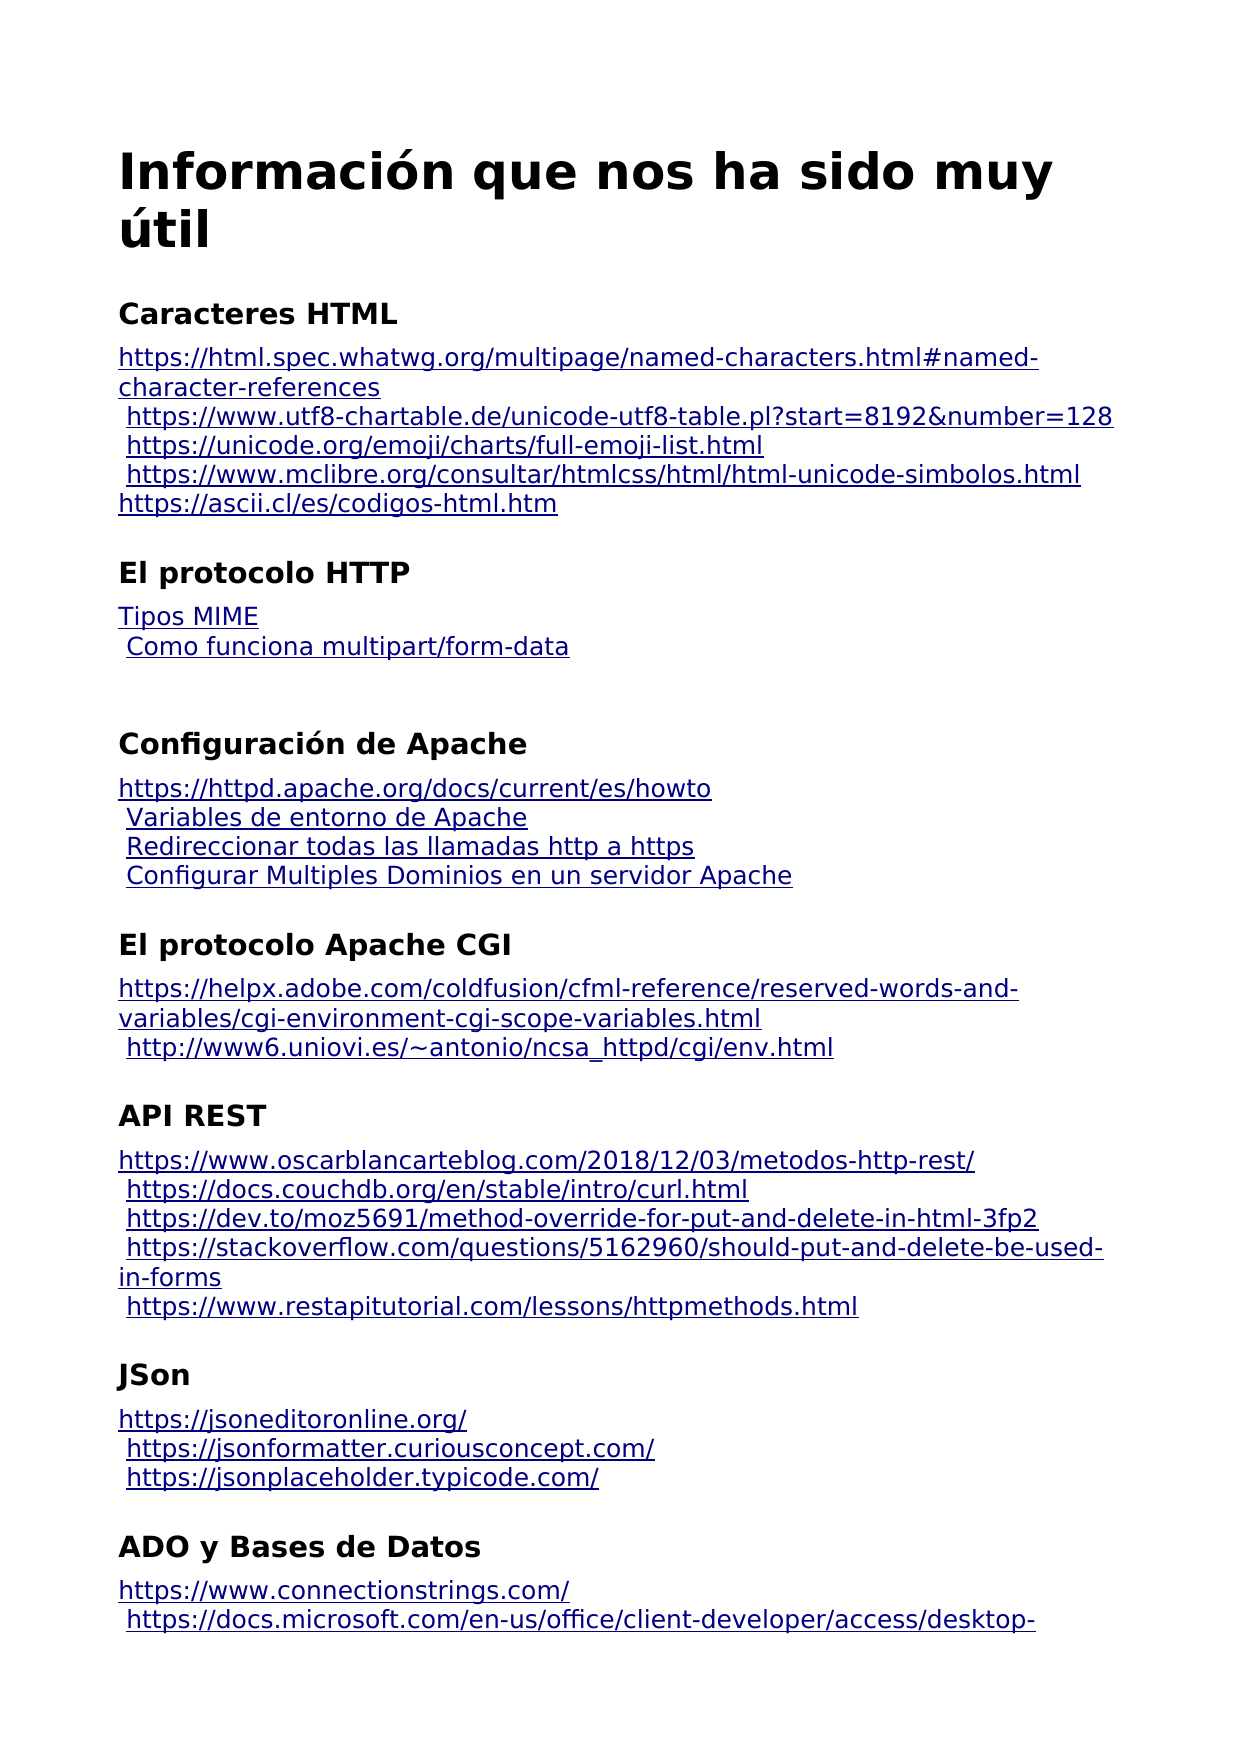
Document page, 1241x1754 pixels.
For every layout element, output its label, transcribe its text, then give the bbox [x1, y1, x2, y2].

text https://www.connectionstrings.com/ https://docs.microsoft.com/en-us/office/client-developer/access/desktop- [118, 1576, 1122, 1635]
subtitle API REST [118, 1099, 1122, 1133]
subtitle Caracteres HTML [118, 297, 1122, 331]
subtitle El protocolo HTTP [118, 556, 1122, 590]
subtitle Configuración de Apache [118, 727, 1122, 761]
subtitle El protocolo Apache CGI [118, 928, 1122, 962]
subtitle ADO y Bases de Datos [118, 1530, 1122, 1564]
subtitle JSon [118, 1358, 1122, 1392]
text https://html.spec.whatwg.org/multipage/named-characters.html#named-character-references https://www.utf8-chartable.de/unicode-utf8-table.pl?start=8192&number=128 https://unicode.org/emoji/charts/full-emoji-list.html https://www.mclibre.org/consultar/htmlcss/html/html-unicode-simbolos.html https://ascii.cl/es/codigos-html.htm [118, 343, 1122, 518]
text https://jsoneditoronline.org/ https://jsonformatter.curiousconcept.com/ https://jsonplaceholder.typicode.com/ [118, 1405, 1122, 1492]
text https://httpd.apache.org/docs/current/es/howto Variables de entorno de Apache Redireccionar todas las llamadas http a https Configurar Multiples Dominios en un servidor Apache [118, 774, 1122, 891]
text https://www.oscarblancarteblog.com/2018/12/03/metodos-http-rest/ https://docs.couchdb.org/en/stable/intro/curl.html https://dev.to/moz5691/method-override-for-put-and-delete-in-html-3fp2 https://stackoverflow.com/questions/5162960/should-put-and-delete-be-used-in-forms https://www.restapitutorial.com/lessons/httpmethods.html [118, 1146, 1122, 1321]
subtitle Información que nos ha sido muy útil [118, 143, 1122, 259]
text https://helpx.adobe.com/coldfusion/cfml-reference/reserved-words-and-variables/cgi-environment-cgi-scope-variables.html http://www6.uniovi.es/~antonio/ncsa_httpd/cgi/env.html [118, 974, 1122, 1062]
text Tipos MIME Como funciona multipart/form-data [118, 602, 1122, 690]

--------------------------------

» Short exercise
Copy the listing above word for word, leaving out the picture.

» Task response
Document page, 1241x1754 pixels.
For every layout element, output its label, transcribe its text, then give the bbox [x1, y1, x2, y2].

text https://www.connectionstrings.com/ https://docs.microsoft.com/en-us/office/client-developer/access/desktop- [118, 1576, 1122, 1635]
subtitle API REST [118, 1099, 1122, 1133]
subtitle Caracteres HTML [118, 297, 1122, 331]
subtitle El protocolo HTTP [118, 556, 1122, 590]
subtitle Configuración de Apache [118, 727, 1122, 761]
subtitle El protocolo Apache CGI [118, 928, 1122, 962]
subtitle ADO y Bases de Datos [118, 1530, 1122, 1564]
subtitle JSon [118, 1358, 1122, 1392]
text https://html.spec.whatwg.org/multipage/named-characters.html#named-character-references https://www.utf8-chartable.de/unicode-utf8-table.pl?start=8192&number=128 https://unicode.org/emoji/charts/full-emoji-list.html https://www.mclibre.org/consultar/htmlcss/html/html-unicode-simbolos.html https://ascii.cl/es/codigos-html.htm [118, 343, 1122, 518]
text https://jsoneditoronline.org/ https://jsonformatter.curiousconcept.com/ https://jsonplaceholder.typicode.com/ [118, 1405, 1122, 1492]
text https://httpd.apache.org/docs/current/es/howto Variables de entorno de Apache Redireccionar todas las llamadas http a https Configurar Multiples Dominios en un servidor Apache [118, 774, 1122, 891]
text https://www.oscarblancarteblog.com/2018/12/03/metodos-http-rest/ https://docs.couchdb.org/en/stable/intro/curl.html https://dev.to/moz5691/method-override-for-put-and-delete-in-html-3fp2 https://stackoverflow.com/questions/5162960/should-put-and-delete-be-used-in-forms https://www.restapitutorial.com/lessons/httpmethods.html [118, 1146, 1122, 1321]
subtitle Información que nos ha sido muy útil [118, 143, 1122, 259]
text https://helpx.adobe.com/coldfusion/cfml-reference/reserved-words-and-variables/cgi-environment-cgi-scope-variables.html http://www6.uniovi.es/~antonio/ncsa_httpd/cgi/env.html [118, 974, 1122, 1062]
text Tipos MIME Como funciona multipart/form-data [118, 602, 1122, 690]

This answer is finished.